_Work to complete_: Pull out every line of the material that contains the string "Aubagne", treating uppercase and lowercase letters as different.

Data records

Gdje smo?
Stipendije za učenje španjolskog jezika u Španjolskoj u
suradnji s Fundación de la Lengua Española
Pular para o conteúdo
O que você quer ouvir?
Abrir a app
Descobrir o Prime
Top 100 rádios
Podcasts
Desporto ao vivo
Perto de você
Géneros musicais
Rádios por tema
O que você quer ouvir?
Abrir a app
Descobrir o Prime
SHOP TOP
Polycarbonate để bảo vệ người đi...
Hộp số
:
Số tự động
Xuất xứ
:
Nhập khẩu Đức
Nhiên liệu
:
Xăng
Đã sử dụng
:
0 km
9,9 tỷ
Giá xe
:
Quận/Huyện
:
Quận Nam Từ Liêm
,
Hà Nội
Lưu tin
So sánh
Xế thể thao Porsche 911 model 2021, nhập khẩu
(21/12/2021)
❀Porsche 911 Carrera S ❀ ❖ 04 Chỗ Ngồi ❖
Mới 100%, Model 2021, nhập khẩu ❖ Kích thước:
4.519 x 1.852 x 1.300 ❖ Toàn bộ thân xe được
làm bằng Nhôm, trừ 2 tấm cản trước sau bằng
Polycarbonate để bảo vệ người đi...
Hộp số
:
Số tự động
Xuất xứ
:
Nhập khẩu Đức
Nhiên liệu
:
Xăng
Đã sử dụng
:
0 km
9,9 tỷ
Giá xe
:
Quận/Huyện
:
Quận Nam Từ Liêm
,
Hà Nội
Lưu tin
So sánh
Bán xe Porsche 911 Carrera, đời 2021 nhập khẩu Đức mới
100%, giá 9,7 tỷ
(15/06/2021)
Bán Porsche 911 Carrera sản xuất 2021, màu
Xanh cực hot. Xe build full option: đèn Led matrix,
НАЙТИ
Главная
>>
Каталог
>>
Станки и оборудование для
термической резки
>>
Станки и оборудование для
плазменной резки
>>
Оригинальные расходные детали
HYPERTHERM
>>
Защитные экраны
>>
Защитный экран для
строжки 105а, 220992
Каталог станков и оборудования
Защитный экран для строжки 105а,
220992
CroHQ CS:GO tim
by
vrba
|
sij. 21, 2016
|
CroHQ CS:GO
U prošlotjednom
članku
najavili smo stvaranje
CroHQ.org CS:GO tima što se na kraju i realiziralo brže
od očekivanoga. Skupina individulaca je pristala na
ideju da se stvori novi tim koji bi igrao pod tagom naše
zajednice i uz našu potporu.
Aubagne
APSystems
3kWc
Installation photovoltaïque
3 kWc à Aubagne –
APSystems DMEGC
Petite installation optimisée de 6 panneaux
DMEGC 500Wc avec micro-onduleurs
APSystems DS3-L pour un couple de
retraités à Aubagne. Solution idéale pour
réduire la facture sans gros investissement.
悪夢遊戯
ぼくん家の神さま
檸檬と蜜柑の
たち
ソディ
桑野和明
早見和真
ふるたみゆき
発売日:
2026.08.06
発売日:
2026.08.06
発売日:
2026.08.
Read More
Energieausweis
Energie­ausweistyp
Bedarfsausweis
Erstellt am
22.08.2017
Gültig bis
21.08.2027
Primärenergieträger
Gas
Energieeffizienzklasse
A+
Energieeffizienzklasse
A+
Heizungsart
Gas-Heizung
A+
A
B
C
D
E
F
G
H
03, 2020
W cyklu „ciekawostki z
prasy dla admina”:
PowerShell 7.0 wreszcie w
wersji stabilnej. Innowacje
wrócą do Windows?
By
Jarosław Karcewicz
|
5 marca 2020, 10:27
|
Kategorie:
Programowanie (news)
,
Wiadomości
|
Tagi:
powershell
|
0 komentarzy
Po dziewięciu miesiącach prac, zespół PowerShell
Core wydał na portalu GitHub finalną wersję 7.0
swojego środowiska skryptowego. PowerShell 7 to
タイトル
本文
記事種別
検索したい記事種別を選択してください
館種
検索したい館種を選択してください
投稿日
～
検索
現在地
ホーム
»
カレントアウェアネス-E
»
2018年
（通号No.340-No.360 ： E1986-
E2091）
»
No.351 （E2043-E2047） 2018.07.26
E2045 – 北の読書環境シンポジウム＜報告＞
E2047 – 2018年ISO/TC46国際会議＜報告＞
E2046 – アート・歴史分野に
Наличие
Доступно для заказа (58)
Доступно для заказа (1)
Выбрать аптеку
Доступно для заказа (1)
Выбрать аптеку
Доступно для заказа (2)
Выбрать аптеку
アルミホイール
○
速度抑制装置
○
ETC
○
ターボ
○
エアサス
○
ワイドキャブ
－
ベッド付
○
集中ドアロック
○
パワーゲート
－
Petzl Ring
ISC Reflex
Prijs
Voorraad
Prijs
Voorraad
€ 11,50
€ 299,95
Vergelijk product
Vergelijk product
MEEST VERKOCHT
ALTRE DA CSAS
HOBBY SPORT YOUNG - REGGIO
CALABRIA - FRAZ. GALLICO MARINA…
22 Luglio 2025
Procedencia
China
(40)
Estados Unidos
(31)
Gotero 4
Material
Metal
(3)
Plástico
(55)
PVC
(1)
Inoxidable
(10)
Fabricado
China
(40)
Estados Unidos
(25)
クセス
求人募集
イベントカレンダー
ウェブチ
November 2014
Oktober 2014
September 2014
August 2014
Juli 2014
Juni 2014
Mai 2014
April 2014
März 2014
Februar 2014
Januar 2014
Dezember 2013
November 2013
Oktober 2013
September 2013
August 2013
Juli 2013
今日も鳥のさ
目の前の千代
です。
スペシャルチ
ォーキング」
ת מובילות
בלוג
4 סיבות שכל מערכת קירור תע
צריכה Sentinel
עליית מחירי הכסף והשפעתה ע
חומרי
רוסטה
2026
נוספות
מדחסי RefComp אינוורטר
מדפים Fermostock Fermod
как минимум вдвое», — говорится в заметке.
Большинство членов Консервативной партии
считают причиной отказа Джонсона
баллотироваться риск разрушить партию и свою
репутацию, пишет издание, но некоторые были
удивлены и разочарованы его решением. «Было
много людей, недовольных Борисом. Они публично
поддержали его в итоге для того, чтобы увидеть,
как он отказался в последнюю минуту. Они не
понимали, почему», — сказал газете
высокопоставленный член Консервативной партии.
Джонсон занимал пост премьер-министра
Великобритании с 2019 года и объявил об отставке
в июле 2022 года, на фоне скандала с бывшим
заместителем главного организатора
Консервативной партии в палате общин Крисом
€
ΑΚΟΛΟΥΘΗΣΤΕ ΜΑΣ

_Problem solution_:
Aubagne
3 kWc à Aubagne –
retraités à Aubagne. Solution idéale pour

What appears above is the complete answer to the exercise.